É necessário também diferenciar os fatos brutos (como rios, montanhas) de fatos institucionais que necessitam do ser humano para existir (como passaportes e contratos)

Os fatos institucionais dependem da ação humana para existir, dependem da interligação e o valor que os seres humanos atribuem aquilo, fatos brutos não.

Um fato institucional necessita de que todos estejam de acordo com o significado atribuído ao símbolo.

O que se toma ao fazer análise fundamental de base de algum assunto? O indivíduo, o grupo, classe social, coletivo?

Qual é a unidade básica de análise?

Há determinadas teorias sociais que dizem que as classes sociais não só existem, mas tem vida própria independente dos indivíduos, irredutível as ações dos indivíduos, e ela tem uma dimensão ética que se coloca acima do indivíduo. Isso porque consideram que o indivíduo busca seus interesses individuais, logo, a classe social representa todo um grupo, e este grupo busca interesses muito mais importantes do que os individuais.

Um exemplo disso é o manifesto comunista que vem dizendo que

“a história de toda a sociedade até hoje existente tem sido a história da luta de classes”.

Não há dúvidas de quando caracterizamos o social como algo objetivo, temos a tendência de pensa-lo como algo singular e alheio à vida dos indivíduos pertencentes a esta característica única -- ou não -- que os une para os coletivistas (neste caso, marxistas) os protagonistas são as classes, e não os indivíduos.

Como vimos bem, num sentido ontológico, classes sociais podem até existir, mas são fatores institucionais e dependem da ação humana. A classe em si não age, quem age são indivíduos.

Segundo essa lógica marxista, o pensamento e as ações são programados pelas classes sociais, e não por indivíduos ou grupos articulados.

Como o antropólogo John Beattie comentou sobre a falácia da Concreção Deslocada:

“A estrutura é construída pelo analista à base dos dados, mas não é em si mesma um dado, mas uma construção. Assim, quando falamos de estruturas sociais, seja de sistemas políticos, sistema de parentesco, sistemas legais ou (muito menos úteis) de sociedades totais, estamos utilizando modelos, e não falando de coisas concretas”

Resumindo, o erro desta falácia se dá quando se pega um termo e atribui a ele um ente concreto que age e tem interações.

O fato de algo existir como conceito não implica necessariamente uma ação, uma coisa não leva a outra.

Isso fica claro no die heilige familie quando Marx e Engels dão a entender que não importa o que pensa tal ou qual operário, e sim o que pensa o proletário.
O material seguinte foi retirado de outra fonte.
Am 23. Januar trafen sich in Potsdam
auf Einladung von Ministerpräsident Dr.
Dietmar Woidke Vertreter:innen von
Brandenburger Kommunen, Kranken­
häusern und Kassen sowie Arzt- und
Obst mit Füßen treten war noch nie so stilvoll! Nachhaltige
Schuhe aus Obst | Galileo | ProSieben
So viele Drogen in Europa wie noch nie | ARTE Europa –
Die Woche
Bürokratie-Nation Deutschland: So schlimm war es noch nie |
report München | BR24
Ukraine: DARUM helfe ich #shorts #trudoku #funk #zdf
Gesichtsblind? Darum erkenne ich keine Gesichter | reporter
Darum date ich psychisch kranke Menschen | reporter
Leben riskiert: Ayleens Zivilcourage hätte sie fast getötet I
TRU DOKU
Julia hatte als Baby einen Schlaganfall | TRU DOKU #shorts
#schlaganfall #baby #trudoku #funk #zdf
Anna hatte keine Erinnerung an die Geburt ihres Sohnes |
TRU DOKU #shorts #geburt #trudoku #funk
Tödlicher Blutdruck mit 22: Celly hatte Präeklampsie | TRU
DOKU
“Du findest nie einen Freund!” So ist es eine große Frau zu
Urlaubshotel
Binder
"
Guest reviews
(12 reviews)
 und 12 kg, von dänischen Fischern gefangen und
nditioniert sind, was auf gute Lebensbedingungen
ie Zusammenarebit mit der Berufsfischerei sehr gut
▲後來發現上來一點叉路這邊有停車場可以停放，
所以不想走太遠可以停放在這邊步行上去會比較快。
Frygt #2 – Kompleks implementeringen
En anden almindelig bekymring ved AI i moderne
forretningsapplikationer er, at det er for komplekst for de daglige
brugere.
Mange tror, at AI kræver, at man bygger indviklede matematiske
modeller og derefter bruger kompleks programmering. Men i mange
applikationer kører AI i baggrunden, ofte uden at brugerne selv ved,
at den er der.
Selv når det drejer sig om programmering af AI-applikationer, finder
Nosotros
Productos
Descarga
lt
Beattie também comenta que;

“Pelo fato de as sociedades não serem "coisas", em sentido material, não podem ser estudadas como se fossem. O conceito de sociedade é relacional, não substancial; as únicas entidades concretas dadas na situação social são pessoas. O que indicamos quando usamos o termo "sociedade" é que essas pessoas se relacionam entre si de várias maneiras institucionalizadas.”

Este tipo de falácia já está tão incrustada no discurso cotidiano — nem digo só o esquerdista, vide a apelação de muitos liberalecos — que passa despercebido por todos.

Até aqui, o leitor mais assíduo já consegue perceber que nossa constituição federal está incrustada dessa apelação. Um exemplo típico, não mais importante ou menos, mas que serve bem para elucidar meu ponto é a Lei nº 12.529 de novembro de 2011, logo no primeiro artigo, no seu único parágrafo nos confere esta mensagem:

Parágrafo único. A coletividade é a titular dos bens jurídicos protegidos por esta Lei.

Aqui o redator da lei não tem pudor nenhum em demonstrar sua ignorância ao afirmar que a coletividade abstrata pode ser possuidora de algo, algo que nem na prática nem na teoria faz sentido.

Esse tipo de interpretação dos conceitos de forma mística, como se abolisse a própria ontologia das palavras, a própria realidade, a própria forma como o homem aprende a realidade e a própria forma como o homem é capaz de agir sobre a realidade nos leva ao caos dos significados que temos hoje.